Chris Harrison, author of ClusterBall, has produced Wikiviz, a series of graphs exploring the links within Wikipedia articles. As he explains: "Wikipedia is an interesting dataset for visualization. As an encyclopedia, its articles span millions of topics. Being a human edited entity, connections between topics are diverse, interesting, and sometimes perplexing - five hops takes you from subatomic particles to Snoop Dog. Wikipedia is revealing in how humans organize data and how interconnected seemingly unrelated topics can be".
Layout is done using a spring model which constant and optimal spring length can be adjusted. Overlapping nodes are nudged apart using a separate, non-spring-based method. The code base is under a thousand lines of Java code, and was whipped together a few hours at a time over the course of a week. Tweaking the layout code (dampening, overlap detection, etc.) consumed most of that time. Although called WikiViz, there is nothing specifically Wikipedia about it. It's a general graph layout and render engine that can be used with many sources.
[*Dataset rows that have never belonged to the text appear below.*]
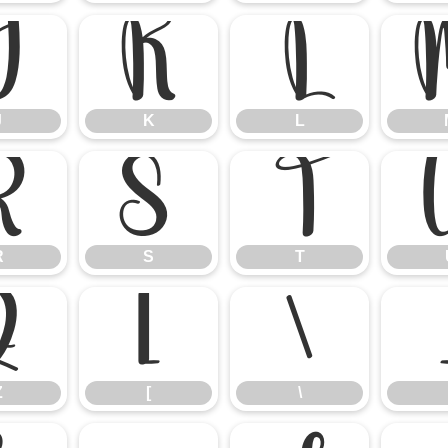
J
K
L
J
K
L
R
S
T
R
S
T
Z
[
\
Z
[
\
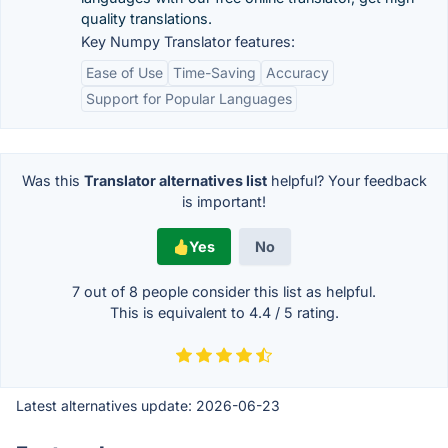
quality translations.
Key Numpy Translator features:
Ease of Use
Time-Saving
Accuracy
Support for Popular Languages
Was this
Translator alternatives list
helpful? Your feedback
is important!
Yes
No
7 out of
8
people consider this list as helpful.
This is equivalent to
4.4
/
5
rating.
Latest alternatives update:
2026-06-23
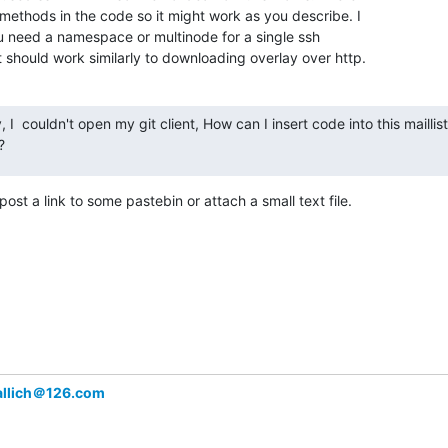
ethods in the code so it might work as you describe. I

u need a namespace or multinode for a single ssh

 should work similarly to downloading overlay over http.
 I  couldn't open my git client, How can I insert code into this maillist, 
?
post a link to some pastebin or attach a small text file.
eallich＠126.com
Initially, the graph was rendered real-time on screen. With about 1000 edges, the graph was interactive. However, as Harrison pushed the edge count into the tens of thousands, it became clear that watching the graph balance into an energy minimized state was going to take serious processing time (hours). Not only was each iteration taking about half a second (2 fps), but the number of iterations required to properly layout the graph was large (tens of thousands). It was clear that the computation needed to be run non-graphically and saved to file when complete. This also allowed him to escape the low resolution of monitors and produce high-resolution images (20,000x20,000 pixels or more).